Three quarters (75%) of board members and senior managers at UAE financial services organisations are most concerned about increased competition over the next 12 months, according to a study by the Collinson Group published today.  The research found that UAE financial services providers such as banks, credit card companies and insurers are significantly more concerned about competition than their counterparts in the UK and Singapore.

According to the Collinson Group, this increased competitive pressure is focusing the minds of UAE financial services executives on their customers to a greater extent than in either Singapore or the UK.  The key issues highlighted by respondents include: ensuring a consistent customer experience (cited by 45% of UAE respondents, compared with as little as 27% in Singapore), achieving brand differentiation (45% compared with 32% in the UK), and, harnessing customer insights and data (45% compared with 33% in the UK).

Loyalty holds the key

Investment in loyalty and other customer engagement initiatives looms large on the priority list of UAE financial executives.  Over the next 12 months, almost half (48%) plan to invest in developing and improving customer loyalty initiatives, whereas two fifths (39%) anticipate engaging with customers via digital and social channels of importance. Many institutions in the UAE are in fact shunning “traditional” communication channels and engaging with customers using social methods in order to satisfy the needs of the increasingly mobile-focused customer. 
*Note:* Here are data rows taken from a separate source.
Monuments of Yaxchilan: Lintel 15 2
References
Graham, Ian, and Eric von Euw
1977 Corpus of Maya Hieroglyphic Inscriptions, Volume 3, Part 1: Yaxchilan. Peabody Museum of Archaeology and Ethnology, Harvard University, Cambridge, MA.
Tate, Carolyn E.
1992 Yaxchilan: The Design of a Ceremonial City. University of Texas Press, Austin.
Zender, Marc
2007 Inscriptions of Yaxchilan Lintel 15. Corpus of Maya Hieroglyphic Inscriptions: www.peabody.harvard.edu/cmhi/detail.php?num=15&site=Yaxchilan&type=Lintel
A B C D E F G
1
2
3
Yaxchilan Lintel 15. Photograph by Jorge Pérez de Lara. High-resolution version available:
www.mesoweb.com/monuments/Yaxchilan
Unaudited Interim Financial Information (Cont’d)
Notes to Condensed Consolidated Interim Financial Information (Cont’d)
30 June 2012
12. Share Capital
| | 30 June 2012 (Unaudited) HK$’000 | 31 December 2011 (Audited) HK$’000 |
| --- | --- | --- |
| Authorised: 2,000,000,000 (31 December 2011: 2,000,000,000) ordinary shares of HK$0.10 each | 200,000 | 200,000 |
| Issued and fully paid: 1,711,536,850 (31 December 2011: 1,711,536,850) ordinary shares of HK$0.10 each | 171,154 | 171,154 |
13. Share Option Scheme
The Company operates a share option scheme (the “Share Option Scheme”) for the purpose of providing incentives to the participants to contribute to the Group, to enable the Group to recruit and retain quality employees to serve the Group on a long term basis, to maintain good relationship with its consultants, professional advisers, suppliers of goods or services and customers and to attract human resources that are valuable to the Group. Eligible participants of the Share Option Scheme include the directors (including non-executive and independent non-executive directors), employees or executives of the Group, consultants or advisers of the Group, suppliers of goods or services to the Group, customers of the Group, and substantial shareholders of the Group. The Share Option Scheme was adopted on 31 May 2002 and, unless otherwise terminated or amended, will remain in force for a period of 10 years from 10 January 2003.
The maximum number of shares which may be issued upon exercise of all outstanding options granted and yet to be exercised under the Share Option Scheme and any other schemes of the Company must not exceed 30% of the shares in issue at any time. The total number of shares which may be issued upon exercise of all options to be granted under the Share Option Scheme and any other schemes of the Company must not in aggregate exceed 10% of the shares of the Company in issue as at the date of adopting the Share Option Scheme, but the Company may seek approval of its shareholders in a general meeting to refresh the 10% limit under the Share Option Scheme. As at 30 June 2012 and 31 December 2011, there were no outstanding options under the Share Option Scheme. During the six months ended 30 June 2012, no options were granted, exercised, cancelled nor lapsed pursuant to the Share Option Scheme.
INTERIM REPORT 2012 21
The Collinson Group study also highlighted the unique customer dynamics of the UAE marketplace, which has a comparatively high proportion of transient residents.  As a consequence, financial services organisations in the region only expect to retain customers for between one and three years, whereas almost half (45%) of respondents in both Singapore and the UK expect to retain customers between four and five years.

Whilst commitment to customers is high amongst UAE institutions, financial professionals are less concerned over regulation: only 39% of UAE companies cite it as a key consideration for this year compared to 57% in Singapore and nearly two thirds of respondents (65%) in the UK. 

Christopher Evans, Director, Collinson Group commented, “Financial services executives in the UAE recognise that building emotional engagement with their customers will help combat the threat of losing customers in an increasingly competitive marketplace.  With such a high proportion of short-term residents, UAE providers need to constantly work to win over new customers – and prove to existing ones they have made the right choice.”

“This depends on doing two things right.  First, they need to invest in gaining insight to better understand their customers, and second, they must seek to add value at all customer interaction points in a relevant way.”

Delivering value is not only important to retain customers but also in terms of customer acquisition. It takes time to achieve high levels of customer engagement, so it is important for banks to build the foundations now. For these initiatives to succeed, they need endorsement at the highest level, insights need to be shared across the organisation, and the process of improvement needs to be integral to the organisation and continuous. 

We encourage financial service organisations to act now if they are to combat the risk of being left behind by faster-moving competitors who prioritise customer experience”.